The quaternions are a skew-field and thus admit only the two trivial ideals $0$ and $\mathbb{H}$. Hence $\mathbb{H}^*$ admits only $0^\perp = \mathbb{H}^*$ and $\mathbb{H}^\perp = 0$ as subcoalgebras. Thus every nonzero element of $\mathbb{H}^*$ generates the whole coalgebra.
(This is taken from Sweedler’s Hopf Algebras, Proposition 1.43 and pages 63-64.)
You’re right that the cocommutativity of an element $f \in \mathbb{H}^*$ means that $f(xy) = f(yx)$ for all $x, y \in \mathbb{H}$. Indeed, if we identify $\mathbb{H}^* \otimes \mathbb{H}^*$ with $(\mathbb{H} \otimes \mathbb{H})^*$ then the cocommutativity of $f$ means $$ \Delta(f)(x \otimes y) \overset{!}{=} \Delta(f)(y \otimes x) \,. $$ Then also $\Delta = m^*$ for the multiplication $m \colon \mathbb{H} \otimes \mathbb{H} \to \mathbb{H}$, and we find that $$ f(xy) \overset{!}{=} f(yx) \,. \tag{$\ast$} $$
You’re also right that the only possible $f$ is up to scalar multiple the one you give (with $f(1) = 1$ and $f(i) = f(j) = f(k) = 0$). One can make your argument a bit less ad-hoc by observing that $(\ast)$ is equivalent to $$ f(xy - yx) \overset{!}{=} 0 \,, $$ which means that $f$ must vanish on the subspace $$ \langle xy - yx \mid x, y \in \mathbb{H} \rangle \,. $$ One can now check that this subspace is generated by $i$,$j$,$k$, giving again your result. (It sufficies to consider for $x$ and $y$ basis vectors, and the basis vector $1$ can be ignored. It now sufficies to consider the cases $(x,y) = (i,j), (i,k), (j,k)$, which give the vector space generators $\pm 2k$, $\pm 2j$, $\pm 2i$.)
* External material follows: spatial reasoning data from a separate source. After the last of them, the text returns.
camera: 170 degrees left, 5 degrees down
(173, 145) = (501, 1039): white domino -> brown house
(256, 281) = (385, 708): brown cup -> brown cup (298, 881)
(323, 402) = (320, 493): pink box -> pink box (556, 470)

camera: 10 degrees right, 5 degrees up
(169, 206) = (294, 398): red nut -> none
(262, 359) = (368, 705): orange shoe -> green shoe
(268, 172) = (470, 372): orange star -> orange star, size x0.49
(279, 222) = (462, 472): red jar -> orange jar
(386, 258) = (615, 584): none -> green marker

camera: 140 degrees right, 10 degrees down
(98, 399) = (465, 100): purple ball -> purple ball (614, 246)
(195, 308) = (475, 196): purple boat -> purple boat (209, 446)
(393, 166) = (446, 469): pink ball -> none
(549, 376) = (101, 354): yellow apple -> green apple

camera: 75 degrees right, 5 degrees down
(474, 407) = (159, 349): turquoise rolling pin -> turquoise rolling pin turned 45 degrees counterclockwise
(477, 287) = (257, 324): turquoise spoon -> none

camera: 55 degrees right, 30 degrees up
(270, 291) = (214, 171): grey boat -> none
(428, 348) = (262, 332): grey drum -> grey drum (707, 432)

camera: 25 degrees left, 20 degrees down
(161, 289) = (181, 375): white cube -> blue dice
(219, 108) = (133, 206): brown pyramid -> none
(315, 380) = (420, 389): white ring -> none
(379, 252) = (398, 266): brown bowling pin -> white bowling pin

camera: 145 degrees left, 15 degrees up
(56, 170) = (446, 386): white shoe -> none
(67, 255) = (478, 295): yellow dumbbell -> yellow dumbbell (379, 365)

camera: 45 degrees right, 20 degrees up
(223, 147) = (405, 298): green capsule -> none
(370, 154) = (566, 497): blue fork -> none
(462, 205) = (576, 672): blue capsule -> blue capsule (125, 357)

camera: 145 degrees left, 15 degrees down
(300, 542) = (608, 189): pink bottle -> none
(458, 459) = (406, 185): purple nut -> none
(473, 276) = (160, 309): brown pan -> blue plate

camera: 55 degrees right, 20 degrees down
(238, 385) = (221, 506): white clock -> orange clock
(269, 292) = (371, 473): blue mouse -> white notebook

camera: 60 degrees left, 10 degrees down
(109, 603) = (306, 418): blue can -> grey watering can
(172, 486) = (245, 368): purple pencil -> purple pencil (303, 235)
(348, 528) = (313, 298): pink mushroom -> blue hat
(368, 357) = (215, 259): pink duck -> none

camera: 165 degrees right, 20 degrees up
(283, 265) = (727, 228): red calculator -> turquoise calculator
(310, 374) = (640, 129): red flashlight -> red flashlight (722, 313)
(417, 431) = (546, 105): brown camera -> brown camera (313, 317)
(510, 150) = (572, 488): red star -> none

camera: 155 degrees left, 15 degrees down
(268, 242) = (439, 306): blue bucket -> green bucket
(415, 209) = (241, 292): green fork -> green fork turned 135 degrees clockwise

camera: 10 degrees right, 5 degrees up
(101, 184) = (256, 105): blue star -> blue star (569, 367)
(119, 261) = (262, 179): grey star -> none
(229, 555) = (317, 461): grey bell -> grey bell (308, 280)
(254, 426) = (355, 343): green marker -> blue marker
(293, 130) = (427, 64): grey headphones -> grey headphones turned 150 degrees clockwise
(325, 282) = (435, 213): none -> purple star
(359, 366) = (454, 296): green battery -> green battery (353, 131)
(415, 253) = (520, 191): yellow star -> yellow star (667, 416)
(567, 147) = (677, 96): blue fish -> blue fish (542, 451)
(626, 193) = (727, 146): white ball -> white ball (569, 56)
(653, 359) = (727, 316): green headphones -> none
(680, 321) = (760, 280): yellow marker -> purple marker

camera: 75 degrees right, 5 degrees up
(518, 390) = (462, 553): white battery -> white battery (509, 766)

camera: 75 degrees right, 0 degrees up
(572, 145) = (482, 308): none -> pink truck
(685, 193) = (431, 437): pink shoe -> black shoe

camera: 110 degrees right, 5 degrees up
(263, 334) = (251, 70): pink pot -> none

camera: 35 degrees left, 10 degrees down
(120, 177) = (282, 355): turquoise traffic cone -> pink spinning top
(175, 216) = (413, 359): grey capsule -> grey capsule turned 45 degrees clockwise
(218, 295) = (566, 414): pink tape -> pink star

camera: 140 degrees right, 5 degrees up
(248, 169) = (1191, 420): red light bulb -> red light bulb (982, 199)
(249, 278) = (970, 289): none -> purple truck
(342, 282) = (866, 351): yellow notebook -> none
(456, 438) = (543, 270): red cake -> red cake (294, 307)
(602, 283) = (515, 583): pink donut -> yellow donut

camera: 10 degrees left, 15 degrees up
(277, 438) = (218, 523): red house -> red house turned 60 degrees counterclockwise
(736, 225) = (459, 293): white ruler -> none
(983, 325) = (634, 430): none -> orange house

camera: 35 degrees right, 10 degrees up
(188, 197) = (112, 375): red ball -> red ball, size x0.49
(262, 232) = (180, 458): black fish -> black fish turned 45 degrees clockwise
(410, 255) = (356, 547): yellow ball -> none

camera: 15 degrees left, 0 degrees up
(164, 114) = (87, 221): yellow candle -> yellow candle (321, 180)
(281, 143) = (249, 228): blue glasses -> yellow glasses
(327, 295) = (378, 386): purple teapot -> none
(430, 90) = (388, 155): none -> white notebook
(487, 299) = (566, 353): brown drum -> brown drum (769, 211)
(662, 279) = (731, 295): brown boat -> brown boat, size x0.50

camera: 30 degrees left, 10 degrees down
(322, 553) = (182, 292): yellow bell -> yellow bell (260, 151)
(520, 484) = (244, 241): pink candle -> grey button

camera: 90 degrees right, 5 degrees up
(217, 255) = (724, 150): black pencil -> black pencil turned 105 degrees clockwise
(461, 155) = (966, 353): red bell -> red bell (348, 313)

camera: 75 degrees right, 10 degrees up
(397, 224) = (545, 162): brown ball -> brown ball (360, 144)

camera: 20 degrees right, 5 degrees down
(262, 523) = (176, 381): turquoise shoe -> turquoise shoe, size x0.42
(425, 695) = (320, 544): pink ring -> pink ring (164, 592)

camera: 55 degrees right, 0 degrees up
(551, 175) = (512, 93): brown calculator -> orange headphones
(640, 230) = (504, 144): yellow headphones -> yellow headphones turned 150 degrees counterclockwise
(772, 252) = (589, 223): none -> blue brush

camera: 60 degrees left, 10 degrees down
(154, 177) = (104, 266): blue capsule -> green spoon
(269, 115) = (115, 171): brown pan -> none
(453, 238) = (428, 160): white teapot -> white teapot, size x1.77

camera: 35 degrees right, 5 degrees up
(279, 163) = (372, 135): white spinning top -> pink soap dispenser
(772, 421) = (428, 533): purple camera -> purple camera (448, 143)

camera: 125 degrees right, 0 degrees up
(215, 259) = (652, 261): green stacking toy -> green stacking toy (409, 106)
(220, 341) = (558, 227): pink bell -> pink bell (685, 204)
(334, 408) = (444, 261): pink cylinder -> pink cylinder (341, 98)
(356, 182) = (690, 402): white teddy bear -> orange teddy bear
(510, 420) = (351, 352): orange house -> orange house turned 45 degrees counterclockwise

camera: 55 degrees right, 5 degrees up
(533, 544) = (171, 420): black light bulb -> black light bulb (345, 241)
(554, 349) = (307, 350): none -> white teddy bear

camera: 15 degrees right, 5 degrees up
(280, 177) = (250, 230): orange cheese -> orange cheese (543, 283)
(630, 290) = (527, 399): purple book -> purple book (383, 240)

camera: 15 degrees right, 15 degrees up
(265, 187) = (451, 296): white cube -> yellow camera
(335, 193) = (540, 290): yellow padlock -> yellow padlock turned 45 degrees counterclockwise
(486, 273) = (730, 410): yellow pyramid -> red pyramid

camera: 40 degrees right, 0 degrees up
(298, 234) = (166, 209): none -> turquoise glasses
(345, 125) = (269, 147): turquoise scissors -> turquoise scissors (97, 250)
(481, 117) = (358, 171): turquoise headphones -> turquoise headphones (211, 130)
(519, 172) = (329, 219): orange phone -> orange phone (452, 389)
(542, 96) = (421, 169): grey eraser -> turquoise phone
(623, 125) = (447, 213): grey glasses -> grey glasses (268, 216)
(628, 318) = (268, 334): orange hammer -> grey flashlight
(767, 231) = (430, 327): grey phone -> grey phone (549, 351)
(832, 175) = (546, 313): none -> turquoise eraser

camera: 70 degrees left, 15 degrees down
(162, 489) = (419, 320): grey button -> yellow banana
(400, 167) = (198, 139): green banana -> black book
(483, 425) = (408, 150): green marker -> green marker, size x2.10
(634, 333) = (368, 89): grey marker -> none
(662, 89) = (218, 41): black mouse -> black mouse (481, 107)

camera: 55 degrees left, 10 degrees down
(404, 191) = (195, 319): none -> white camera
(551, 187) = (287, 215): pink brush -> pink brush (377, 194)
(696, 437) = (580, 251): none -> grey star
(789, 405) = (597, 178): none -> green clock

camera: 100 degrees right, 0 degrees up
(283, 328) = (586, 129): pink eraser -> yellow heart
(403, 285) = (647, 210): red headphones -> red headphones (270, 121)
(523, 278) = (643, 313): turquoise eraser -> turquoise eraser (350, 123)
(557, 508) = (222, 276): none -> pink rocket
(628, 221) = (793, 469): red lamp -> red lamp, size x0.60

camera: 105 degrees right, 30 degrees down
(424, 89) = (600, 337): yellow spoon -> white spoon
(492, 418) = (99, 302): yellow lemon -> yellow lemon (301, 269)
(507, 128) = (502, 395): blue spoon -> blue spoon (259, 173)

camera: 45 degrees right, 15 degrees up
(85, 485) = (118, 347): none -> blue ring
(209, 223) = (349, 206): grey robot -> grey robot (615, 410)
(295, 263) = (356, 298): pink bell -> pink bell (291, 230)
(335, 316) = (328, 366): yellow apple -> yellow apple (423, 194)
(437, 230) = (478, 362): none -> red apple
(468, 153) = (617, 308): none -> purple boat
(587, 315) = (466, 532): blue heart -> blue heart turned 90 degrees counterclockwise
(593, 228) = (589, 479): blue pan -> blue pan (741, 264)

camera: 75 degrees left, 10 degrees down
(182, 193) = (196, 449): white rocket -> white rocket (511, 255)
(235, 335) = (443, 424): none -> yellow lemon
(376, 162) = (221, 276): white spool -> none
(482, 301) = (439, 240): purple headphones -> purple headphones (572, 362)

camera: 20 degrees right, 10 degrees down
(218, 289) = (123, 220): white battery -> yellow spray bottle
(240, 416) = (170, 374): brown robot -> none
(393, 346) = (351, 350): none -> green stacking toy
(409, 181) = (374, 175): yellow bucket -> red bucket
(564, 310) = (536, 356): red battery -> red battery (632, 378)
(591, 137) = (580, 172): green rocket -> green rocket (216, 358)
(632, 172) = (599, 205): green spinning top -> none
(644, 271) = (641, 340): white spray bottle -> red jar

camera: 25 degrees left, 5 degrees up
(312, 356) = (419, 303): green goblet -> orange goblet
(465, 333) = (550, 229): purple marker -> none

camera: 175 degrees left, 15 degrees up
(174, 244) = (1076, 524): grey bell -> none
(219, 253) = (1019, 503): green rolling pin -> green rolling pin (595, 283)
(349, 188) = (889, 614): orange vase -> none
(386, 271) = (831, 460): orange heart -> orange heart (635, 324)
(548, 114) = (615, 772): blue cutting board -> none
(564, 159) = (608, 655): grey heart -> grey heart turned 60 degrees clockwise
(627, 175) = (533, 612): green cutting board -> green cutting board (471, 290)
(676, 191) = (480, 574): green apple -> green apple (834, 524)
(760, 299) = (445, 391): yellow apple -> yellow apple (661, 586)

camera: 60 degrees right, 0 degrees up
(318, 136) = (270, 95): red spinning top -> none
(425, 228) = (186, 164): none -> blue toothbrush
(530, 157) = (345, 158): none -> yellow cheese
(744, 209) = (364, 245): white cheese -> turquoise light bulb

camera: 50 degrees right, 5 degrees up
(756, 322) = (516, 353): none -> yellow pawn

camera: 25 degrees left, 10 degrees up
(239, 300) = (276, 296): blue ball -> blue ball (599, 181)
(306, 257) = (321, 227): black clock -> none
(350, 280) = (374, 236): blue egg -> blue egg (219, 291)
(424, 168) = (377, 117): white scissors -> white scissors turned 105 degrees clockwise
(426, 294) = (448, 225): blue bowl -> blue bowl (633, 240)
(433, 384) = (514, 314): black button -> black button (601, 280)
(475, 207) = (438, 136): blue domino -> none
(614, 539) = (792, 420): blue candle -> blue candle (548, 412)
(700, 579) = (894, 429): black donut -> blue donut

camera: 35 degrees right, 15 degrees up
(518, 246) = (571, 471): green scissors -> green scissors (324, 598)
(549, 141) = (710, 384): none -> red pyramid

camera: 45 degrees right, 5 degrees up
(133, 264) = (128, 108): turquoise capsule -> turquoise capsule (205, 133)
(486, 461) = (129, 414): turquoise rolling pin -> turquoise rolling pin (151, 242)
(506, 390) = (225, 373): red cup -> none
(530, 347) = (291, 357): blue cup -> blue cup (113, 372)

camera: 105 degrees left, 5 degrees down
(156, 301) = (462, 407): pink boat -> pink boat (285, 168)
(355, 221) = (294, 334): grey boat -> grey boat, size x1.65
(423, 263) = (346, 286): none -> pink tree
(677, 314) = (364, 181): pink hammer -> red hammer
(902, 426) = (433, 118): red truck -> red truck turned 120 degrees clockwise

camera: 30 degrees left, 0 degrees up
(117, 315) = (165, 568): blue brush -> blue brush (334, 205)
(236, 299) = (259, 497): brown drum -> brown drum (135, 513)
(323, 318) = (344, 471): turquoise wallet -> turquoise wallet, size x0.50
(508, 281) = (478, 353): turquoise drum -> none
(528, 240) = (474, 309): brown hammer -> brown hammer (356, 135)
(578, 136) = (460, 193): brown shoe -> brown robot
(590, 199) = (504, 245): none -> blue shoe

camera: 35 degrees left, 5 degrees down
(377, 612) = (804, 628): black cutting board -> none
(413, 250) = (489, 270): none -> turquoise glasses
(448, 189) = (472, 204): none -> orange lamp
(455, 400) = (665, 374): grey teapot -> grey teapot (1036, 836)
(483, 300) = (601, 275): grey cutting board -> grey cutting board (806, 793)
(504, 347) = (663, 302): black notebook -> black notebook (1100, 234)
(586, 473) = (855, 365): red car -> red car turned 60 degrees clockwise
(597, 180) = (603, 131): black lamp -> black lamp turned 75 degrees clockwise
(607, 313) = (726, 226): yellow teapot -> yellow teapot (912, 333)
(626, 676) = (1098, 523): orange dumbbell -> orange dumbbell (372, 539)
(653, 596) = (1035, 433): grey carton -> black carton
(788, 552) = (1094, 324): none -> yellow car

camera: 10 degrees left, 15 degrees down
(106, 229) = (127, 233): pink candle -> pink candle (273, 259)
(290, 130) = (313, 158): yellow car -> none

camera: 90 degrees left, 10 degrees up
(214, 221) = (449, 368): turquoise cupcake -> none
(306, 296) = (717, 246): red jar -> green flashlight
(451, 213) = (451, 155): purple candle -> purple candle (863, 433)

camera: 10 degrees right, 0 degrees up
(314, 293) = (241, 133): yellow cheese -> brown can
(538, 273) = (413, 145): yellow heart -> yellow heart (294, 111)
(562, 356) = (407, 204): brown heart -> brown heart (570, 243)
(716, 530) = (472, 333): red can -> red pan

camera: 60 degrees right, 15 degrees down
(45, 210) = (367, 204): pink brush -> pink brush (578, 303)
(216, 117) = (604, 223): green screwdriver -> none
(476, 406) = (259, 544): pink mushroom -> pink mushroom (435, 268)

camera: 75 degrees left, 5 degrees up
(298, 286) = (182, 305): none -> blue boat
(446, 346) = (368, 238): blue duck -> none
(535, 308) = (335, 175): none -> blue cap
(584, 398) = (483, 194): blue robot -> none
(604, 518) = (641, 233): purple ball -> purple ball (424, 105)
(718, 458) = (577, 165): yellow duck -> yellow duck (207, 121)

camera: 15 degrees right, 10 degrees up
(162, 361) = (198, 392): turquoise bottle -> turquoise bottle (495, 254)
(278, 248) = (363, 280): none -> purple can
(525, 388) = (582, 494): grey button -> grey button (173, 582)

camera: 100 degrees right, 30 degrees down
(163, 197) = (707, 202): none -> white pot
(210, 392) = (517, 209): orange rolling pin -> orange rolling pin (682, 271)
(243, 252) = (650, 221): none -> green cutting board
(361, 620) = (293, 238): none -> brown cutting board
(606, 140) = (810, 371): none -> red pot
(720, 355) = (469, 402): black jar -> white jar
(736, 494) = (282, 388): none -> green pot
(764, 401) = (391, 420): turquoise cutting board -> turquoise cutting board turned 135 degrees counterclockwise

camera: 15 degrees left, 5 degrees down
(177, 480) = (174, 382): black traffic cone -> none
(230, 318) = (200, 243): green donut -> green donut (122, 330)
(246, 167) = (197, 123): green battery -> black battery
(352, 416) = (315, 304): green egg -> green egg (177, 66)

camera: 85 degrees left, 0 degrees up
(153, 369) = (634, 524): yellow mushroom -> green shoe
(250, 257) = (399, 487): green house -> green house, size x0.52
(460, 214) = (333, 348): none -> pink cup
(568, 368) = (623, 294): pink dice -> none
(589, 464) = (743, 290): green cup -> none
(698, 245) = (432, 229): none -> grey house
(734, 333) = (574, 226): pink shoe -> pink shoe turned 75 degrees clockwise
There is also a canonical way to construct for any finite dimensional $k$-algebra $A$ with $\operatorname{char}(k) \nmid \dim(A)$ some nonzero cocommutative element $f \in A^*$: Every element $a \in A$ gives rise to an endomorphism $L_a \colon A \to A$ given by $L_a(x) = ax$. Then $f(a) := \operatorname{tr}(L_a)$ satisfies $$ f(ab) = \operatorname{tr}(L_{ab}) = \operatorname{tr}(L_a L_b) = \operatorname{tr}(L_b L_a) = \operatorname{tr}(L_{ba}) = f(ba) \,, $$ and $f$ is nonzero because $f(1) = \operatorname{tr}(L_1) = \operatorname{tr}(\mathrm{id}_A) = \dim(A) \neq 0$. For $A = \mathbb{H}$ this gives $f(i) = f(j) = f(k) = 0$ and $f(1) = 4$.
(This is again taken from Sweedler’s Hopf Algebras, pages 63-64.)